Web security Related (iv): Excessive publishing (over Posting)

Source: Internet
Author: User

Brief introduction

It's relatively simple to publish too much, so I'm just going to translate some of the key information from the original. The original link is as follows:

Http://www.asp.net/mvc/overview/getting-started/getting-started-with-ef-using-mvc/ Implementing-basic-crud-functionality-with-the-entity-framework-in-asp-net-mvc-application#overpost

  

Sample code Download:

Https://code.msdn.microsoft.com/ASPNET-MVC-Application-b01a9fe8

Analysis

Suppose there is a class student, which is used to map a database and a field in student secret you do not want to modify its value on the page.

  

Even if there are no secret fields on the interface, hacker can modify secret values by using some tools (such as Fildder) or writing JS to send requests.

  

For example, the value of secret is modified to Overpost.

Prevent

In ASP. NET, there are probably several ways to prevent too many publications:

1. Use the Include attribute in Bindattribute to add the fields that need to be mapped to the whitelist.

Public ActionResult Create ([Bind (Include = "LastName, Firstmidname, enrollmentdate")]student Student)
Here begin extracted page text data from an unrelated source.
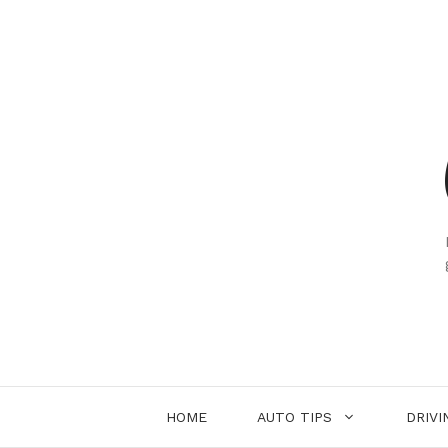
Skip
to
content
HOME
AUTO TIPS
DRIVI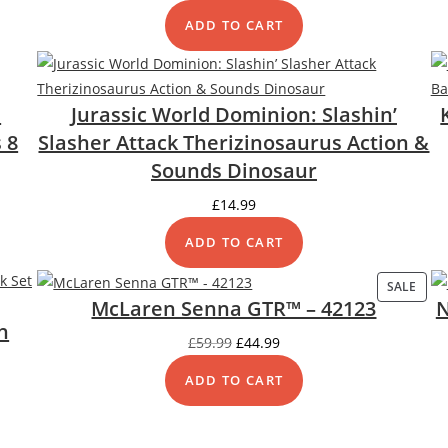
ADD TO CART
:
Jurassic World Dominion: Slashin’
 8
Slasher Attack Therizinosaurus Action &
Sounds Dinosaur
£
14.99
ADD TO CART
SALE
PRO
McLaren Senna GTR™ – 42123
N
ON
h
SALE
Original
Current
£
59.99
£
44.99
price
price
ADD TO CART
was:
is:
£59.99.
£44.99.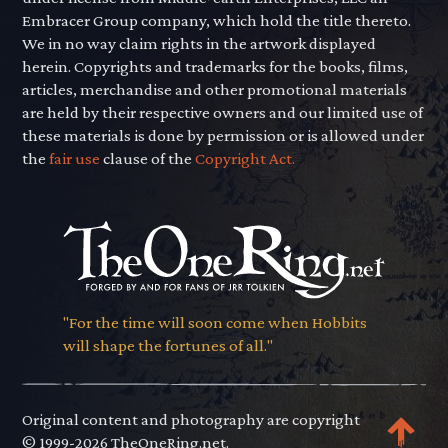
Embracer Group company, which hold the title thereto.
We in no way claim rights in the artwork displayed
herein. Copyrights and trademarks for the books, films,
articles, merchandise and other promotional materials
are held by their respective owners and our limited use of
these materials is done by permission or is allowed under
the
fair use
clause of the
Copyright Act.
"For the time will soon come when Hobbits
will shape the fortunes of all."
Original content and photography are copyright
© 1999-2026 TheOneRing.net.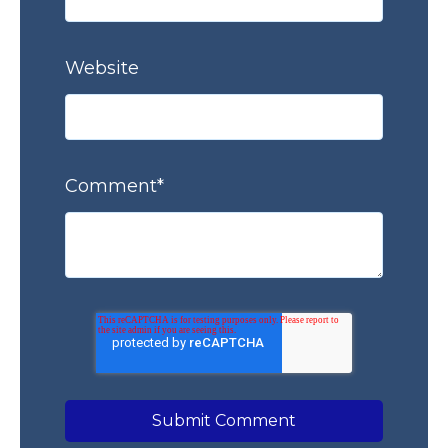
Website
Comment
*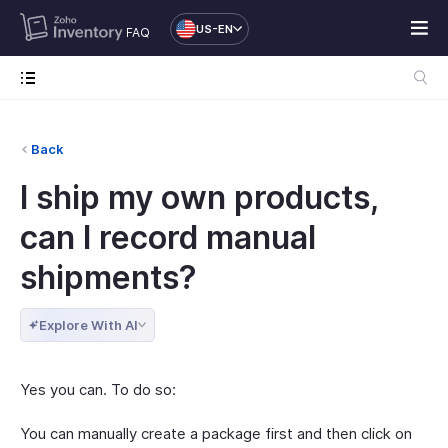
US-EN
FAQ
Back
I ship my own products,
can I record manual
shipments?
Explore With AI
Yes you can. To do so:
You can manually create a package first and then click on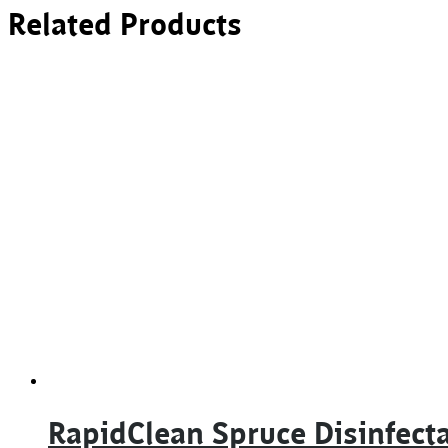
Related Products
RapidClean Spruce Disinfect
2. Use the properties in Bindattribute to Exclude add a blacklist of fields that are not allowed to be mapped.

Public ActionResult Create ([Bind (Exclude = "Secret")]student Student)

3. Use the TryUpdateModel method to validate the model by setting the fields that need to be mapped.

if (TryUpdateModel (student, "", new string[] {"LastName", "Firstmidname", "EnrollmentDate"}))

{

}

  

4. Define a new class as the input parameter

public class Studentform

{

public string LastName {get; set;}

public string Firstmidname {get; set;}

Public DateTime enrollmentdate {get; set;}

}

Web security Related (iv): Excessive publishing (over Posting)

Contact Us

The content source of this page is from Internet, which doesn't represent Alibaba Cloud's opinion; products and services mentioned on that page don't have any relationship with Alibaba Cloud. If the content of the page makes you feel confusing, please write us an email, we will handle the problem within 5 days after receiving your email.

If you find any instances of plagiarism from the community, please send an email to: info-contact@alibabacloud.com and provide relevant evidence. A staff member will contact you within 5 working days.

A Free Trial That Lets You Build Big!

Start building with 50+ products and up to 12 months usage for Elastic Compute Service

  • Sales Support

    1 on 1 presale consultation

  • After-Sales Support

    24/7 Technical Support 6 Free Tickets per Quarter Faster Response

  • Alibaba Cloud offers highly flexible support services tailored to meet your exact needs.